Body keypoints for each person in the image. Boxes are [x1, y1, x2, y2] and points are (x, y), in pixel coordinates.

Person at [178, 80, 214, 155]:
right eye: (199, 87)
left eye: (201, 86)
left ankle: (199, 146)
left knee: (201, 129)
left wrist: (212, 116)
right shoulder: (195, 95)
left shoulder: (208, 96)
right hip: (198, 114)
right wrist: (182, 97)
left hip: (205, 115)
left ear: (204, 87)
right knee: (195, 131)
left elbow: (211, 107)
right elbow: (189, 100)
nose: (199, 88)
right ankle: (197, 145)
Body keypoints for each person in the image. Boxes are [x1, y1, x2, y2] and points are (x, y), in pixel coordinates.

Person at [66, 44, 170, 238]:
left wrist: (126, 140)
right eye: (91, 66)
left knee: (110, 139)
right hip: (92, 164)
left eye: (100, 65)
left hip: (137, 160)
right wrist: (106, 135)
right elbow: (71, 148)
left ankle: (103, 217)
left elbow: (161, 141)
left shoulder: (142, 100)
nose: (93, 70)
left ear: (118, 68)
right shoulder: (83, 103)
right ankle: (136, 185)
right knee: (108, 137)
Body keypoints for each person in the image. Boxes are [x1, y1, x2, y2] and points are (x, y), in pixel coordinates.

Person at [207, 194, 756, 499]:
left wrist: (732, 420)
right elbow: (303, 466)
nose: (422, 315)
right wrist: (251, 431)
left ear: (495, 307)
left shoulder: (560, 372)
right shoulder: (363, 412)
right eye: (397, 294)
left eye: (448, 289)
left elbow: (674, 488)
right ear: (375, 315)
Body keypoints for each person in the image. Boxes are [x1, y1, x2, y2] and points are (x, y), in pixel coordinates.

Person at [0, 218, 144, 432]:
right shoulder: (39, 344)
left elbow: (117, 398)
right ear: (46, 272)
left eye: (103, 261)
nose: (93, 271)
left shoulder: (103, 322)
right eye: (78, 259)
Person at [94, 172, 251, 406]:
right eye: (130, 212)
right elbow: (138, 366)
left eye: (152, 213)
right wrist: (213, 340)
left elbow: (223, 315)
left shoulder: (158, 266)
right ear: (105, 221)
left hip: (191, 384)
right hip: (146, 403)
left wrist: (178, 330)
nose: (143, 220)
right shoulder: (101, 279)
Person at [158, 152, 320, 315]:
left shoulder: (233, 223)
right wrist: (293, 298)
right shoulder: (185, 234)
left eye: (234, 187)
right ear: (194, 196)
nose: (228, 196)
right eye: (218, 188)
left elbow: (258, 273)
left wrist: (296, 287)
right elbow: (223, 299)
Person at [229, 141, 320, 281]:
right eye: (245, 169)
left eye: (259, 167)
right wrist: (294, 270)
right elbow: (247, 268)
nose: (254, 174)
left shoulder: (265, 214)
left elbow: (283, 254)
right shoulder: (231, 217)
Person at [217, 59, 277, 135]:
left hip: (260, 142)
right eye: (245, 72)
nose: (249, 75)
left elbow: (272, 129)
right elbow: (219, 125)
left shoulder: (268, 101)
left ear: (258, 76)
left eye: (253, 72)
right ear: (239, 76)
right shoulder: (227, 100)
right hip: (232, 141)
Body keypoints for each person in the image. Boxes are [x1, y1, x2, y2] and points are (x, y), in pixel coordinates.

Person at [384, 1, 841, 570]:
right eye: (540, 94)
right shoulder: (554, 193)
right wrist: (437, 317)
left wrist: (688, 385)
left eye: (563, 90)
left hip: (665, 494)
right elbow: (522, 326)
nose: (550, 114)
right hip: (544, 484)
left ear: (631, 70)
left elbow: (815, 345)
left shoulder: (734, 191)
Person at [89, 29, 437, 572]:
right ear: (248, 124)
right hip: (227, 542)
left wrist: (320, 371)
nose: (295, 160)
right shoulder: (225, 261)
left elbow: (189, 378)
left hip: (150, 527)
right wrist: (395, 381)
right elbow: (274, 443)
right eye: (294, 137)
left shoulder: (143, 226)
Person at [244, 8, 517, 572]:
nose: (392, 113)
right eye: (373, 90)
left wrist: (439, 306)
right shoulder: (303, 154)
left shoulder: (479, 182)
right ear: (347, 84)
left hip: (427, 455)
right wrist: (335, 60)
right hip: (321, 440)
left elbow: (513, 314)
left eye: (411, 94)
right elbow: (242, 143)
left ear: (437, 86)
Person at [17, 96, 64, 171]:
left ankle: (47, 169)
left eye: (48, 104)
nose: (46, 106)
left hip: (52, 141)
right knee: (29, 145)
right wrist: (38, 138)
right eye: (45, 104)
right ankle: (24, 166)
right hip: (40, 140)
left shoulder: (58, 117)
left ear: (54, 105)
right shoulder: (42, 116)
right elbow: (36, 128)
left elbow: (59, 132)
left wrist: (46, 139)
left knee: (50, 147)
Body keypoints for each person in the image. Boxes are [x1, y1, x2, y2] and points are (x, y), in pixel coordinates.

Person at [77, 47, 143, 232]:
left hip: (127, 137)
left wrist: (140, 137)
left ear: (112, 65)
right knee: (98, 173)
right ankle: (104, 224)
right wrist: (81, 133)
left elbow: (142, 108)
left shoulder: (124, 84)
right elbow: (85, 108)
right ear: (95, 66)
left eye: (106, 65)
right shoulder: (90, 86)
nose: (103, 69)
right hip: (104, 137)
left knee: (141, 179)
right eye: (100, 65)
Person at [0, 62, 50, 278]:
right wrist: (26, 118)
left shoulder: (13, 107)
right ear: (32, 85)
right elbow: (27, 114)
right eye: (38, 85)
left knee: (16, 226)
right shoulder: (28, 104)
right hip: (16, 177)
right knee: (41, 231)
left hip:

------

* PROBLEM STATEMENT *
Set down, exactly as they appear, the lines above from the first one to the line that holds "left ear: (204, 87)", both included, please, and no others.

* PROBLEM SOLUTION *
Body keypoints for each person in the image. Boxes are [x1, y1, x2, y2] and points are (x, y), in pixel coordinates.

Person at [178, 80, 214, 155]:
right eye: (199, 87)
left eye: (201, 86)
left ankle: (199, 146)
left knee: (201, 129)
left wrist: (212, 116)
right shoulder: (195, 95)
left shoulder: (208, 96)
right hip: (198, 114)
right wrist: (182, 97)
left hip: (205, 115)
left ear: (204, 87)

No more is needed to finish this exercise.